LncRNA HOXB-AS3 has been shown to exert oncogenic effects in various malignancies. However, its specific role in gastric cancer (GC) remains largely unknown. This study addressed the expression profile and clinical relevance of HOXB-AS3 in GC. Moreover, we dissected its downstream regulatory circuitry in a cell model.

Methods

The cohort comprised 156 GC patients who were followed up for 5 years. Multivariate Cox analysis was employed for risk indicator identification. Relative expression of genes was calculated by RT-qPCR. Cell proliferation was detected by CCK-8 assay, while migration and invasion were assessed by transwell assay.
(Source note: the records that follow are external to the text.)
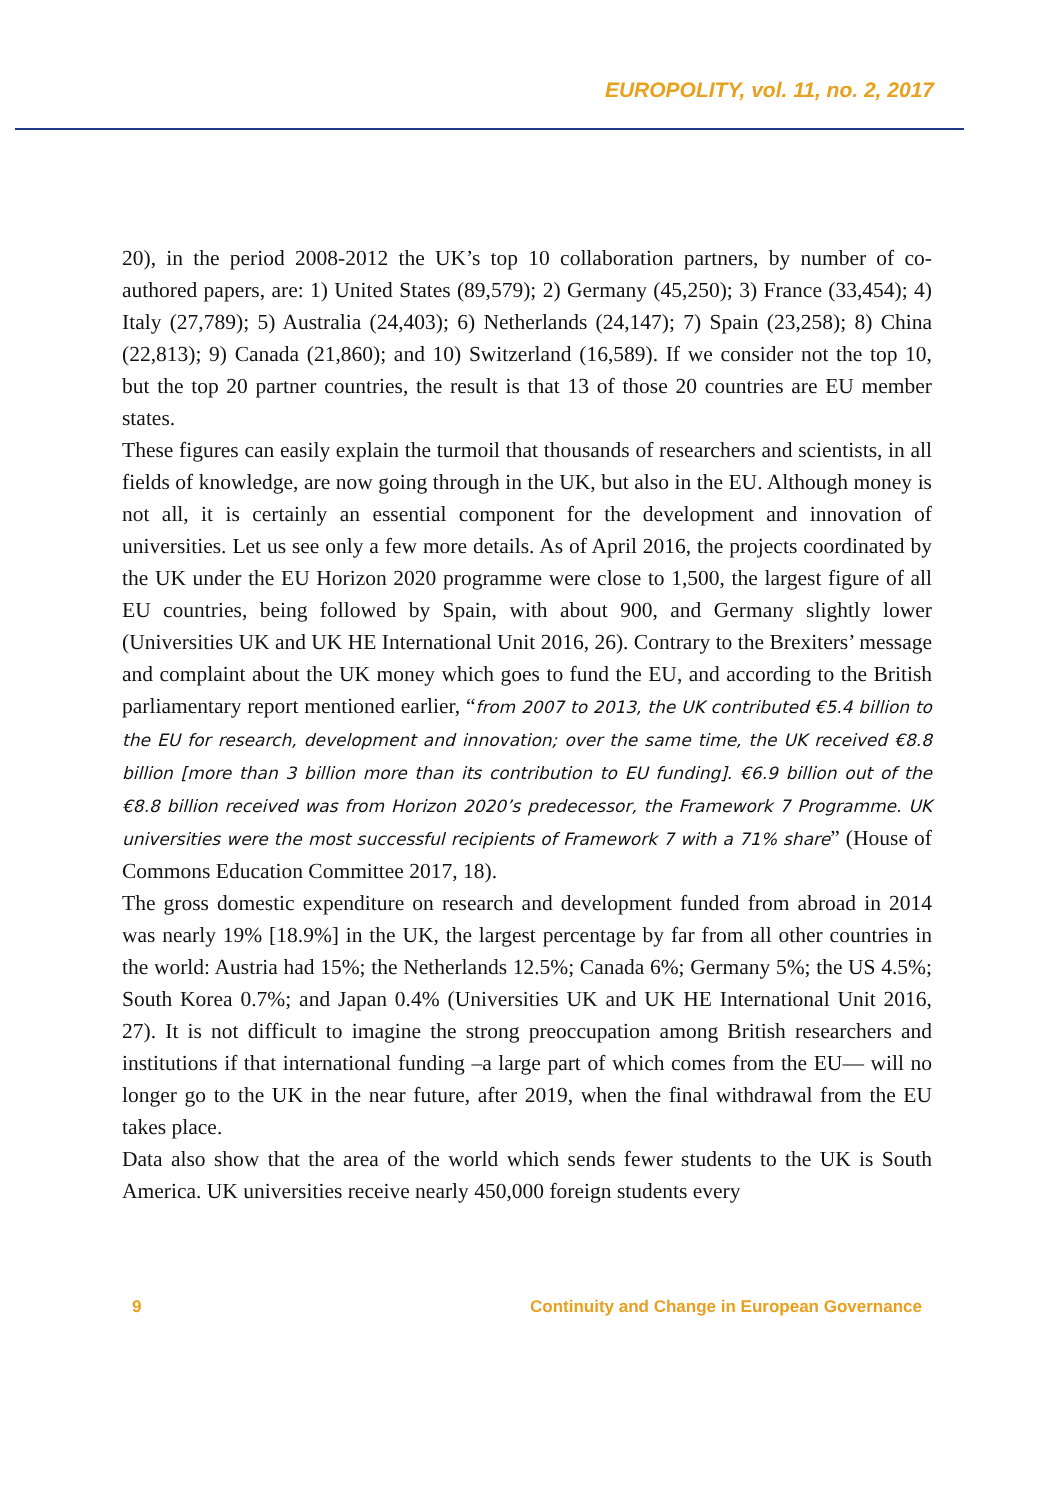EUROPOLITY, vol. 11, no. 2, 2017
20), in the period 2008-2012 the UK’s top 10 collaboration partners, by number of co-authored papers, are: 1) United States (89,579); 2) Germany (45,250); 3) France (33,454); 4) Italy (27,789); 5) Australia (24,403); 6) Netherlands (24,147); 7) Spain (23,258); 8) China (22,813); 9) Canada (21,860); and 10) Switzerland (16,589). If we consider not the top 10, but the top 20 partner countries, the result is that 13 of those 20 countries are EU member states.
These figures can easily explain the turmoil that thousands of researchers and scientists, in all fields of knowledge, are now going through in the UK, but also in the EU. Although money is not all, it is certainly an essential component for the development and innovation of universities. Let us see only a few more details. As of April 2016, the projects coordinated by the UK under the EU Horizon 2020 programme were close to 1,500, the largest figure of all EU countries, being followed by Spain, with about 900, and Germany slightly lower (Universities UK and UK HE International Unit 2016, 26). Contrary to the Brexiters’ message and complaint about the UK money which goes to fund the EU, and according to the British parliamentary report mentioned earlier, “from 2007 to 2013, the UK contributed €5.4 billion to the EU for research, development and innovation; over the same time, the UK received €8.8 billion [more than 3 billion more than its contribution to EU funding]. €6.9 billion out of the €8.8 billion received was from Horizon 2020’s predecessor, the Framework 7 Programme. UK universities were the most successful recipients of Framework 7 with a 71% share” (House of Commons Education Committee 2017, 18).
The gross domestic expenditure on research and development funded from abroad in 2014 was nearly 19% [18.9%] in the UK, the largest percentage by far from all other countries in the world: Austria had 15%; the Netherlands 12.5%; Canada 6%; Germany 5%; the US 4.5%; South Korea 0.7%; and Japan 0.4% (Universities UK and UK HE International Unit 2016, 27). It is not difficult to imagine the strong preoccupation among British researchers and institutions if that international funding –a large part of which comes from the EU— will no longer go to the UK in the near future, after 2019, when the final withdrawal from the EU takes place.
Data also show that the area of the world which sends fewer students to the UK is South America. UK universities receive nearly 450,000 foreign students every
9 Continuity and Change in European Governance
ROC curve was applied for diagnostic efficiency.

Results

HOXB-AS3 was upregulated in GC tissues (P < 0.001) and exhibited promising diagnostic utility (AUC = 0.851, 95% CI: 0.810–0.892). Moreover, high HOXB-AS3 expression positively correlated with poor prognosis (P = 0.005) and was identified as another risk factor (HR = 1.642, 95%CI:1.054–2.557, P = 0.028) besides TNM stage and lymph node metastasis. Mechanistically, HOXB-AS3 overexpression promoted cell proliferation, migration, and invasion through the miR-498-5p/EP300 axis in GC cells.

Conclusions

Our findings establish HOXB-AS3 as a potential diagnostic biomarker and therapeutic target in GC, acting via the miR-498-5p/EP300 axis.